Reproduce the full passage on the ideal socialist city below verbatim, with no changes to its wording or punctuation.

- Selected extract -
◇ ◇ ◇ ◇
This had to do with the international popularity that theories on behavioral experimental psychology and its relation to space received in the 19th and early 20th centuries, but also with the fact that early modern, chaotic industrial cities were considered by many of their contemporaries not only as examples of a not fully rational society, full of contradictions and conflicts, but as the cause of these discontents. Thus, this reasoning could be –and was– reversed: the ideal city, that is, an ideal architecture of the built environment, was an indispensable component of an ideal society.[6] This argument could be pushed even further in the socialist context: the ideal socialist society meant, among other things, living and building the ideal socialist city, so the debate about the appropriate form of the socialist city in the 1920s and early 1930s in the USSR, resulted in widespread and heated discussions of this subject among specialists.[7] Nevertheless, the concept of an ideal city remained vague and it had to be defined if it was to be implemented. Thus, questions about how an ideal socialist city can be imagined, and how far can this imaginative, speculative act can go became essential. These idealizations of cities were often oscillating between total administration/organization and total freedom from administration, where the latter regards the endless expansion of movement, expression and liberation from temporality. This was also the case with the architectural interpretation of cosmism.
◇ ◇ ◇ ◇
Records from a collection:
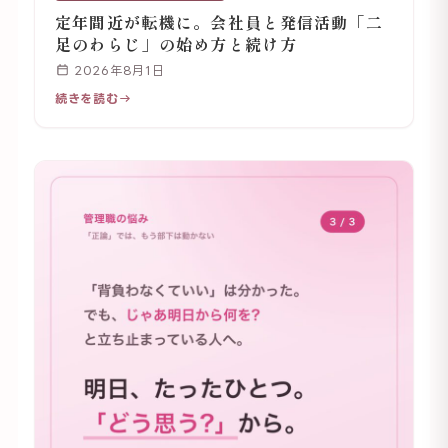
定年間近が転機に。会社員と発信活動「二
足のわらじ」の始め方と続け方
2026年8月1日
続きを読む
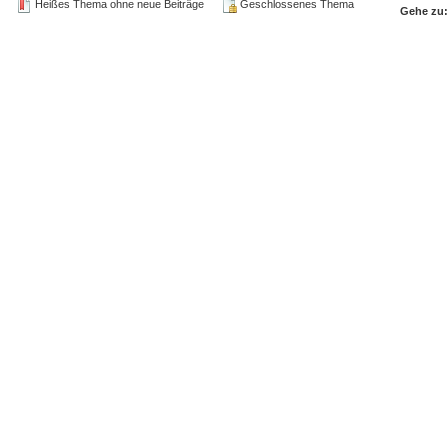
Heißes Thema ohne neue Beiträge
Geschlossenes Thema
Gehe zu:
◇ ◇ ◇ ◇
- Task output -
This had to do with the international popularity that theories on behavioral experimental psychology and its relation to space received in the 19th and early 20th centuries, but also with the fact that early modern, chaotic industrial cities were considered by many of their contemporaries not only as examples of a not fully rational society, full of contradictions and conflicts, but as the cause of these discontents. Thus, this reasoning could be –and was– reversed: the ideal city, that is, an ideal architecture of the built environment, was an indispensable component of an ideal society.[6] This argument could be pushed even further in the socialist context: the ideal socialist society meant, among other things, living and building the ideal socialist city, so the debate about the appropriate form of the socialist city in the 1920s and early 1930s in the USSR, resulted in widespread and heated discussions of this subject among specialists.[7] Nevertheless, the concept of an ideal city remained vague and it had to be defined if it was to be implemented. Thus, questions about how an ideal socialist city can be imagined, and how far can this imaginative, speculative act can go became essential. These idealizations of cities were often oscillating between total administration/organization and total freedom from administration, where the latter regards the endless expansion of movement, expression and liberation from temporality. This was also the case with the architectural interpretation of cosmism.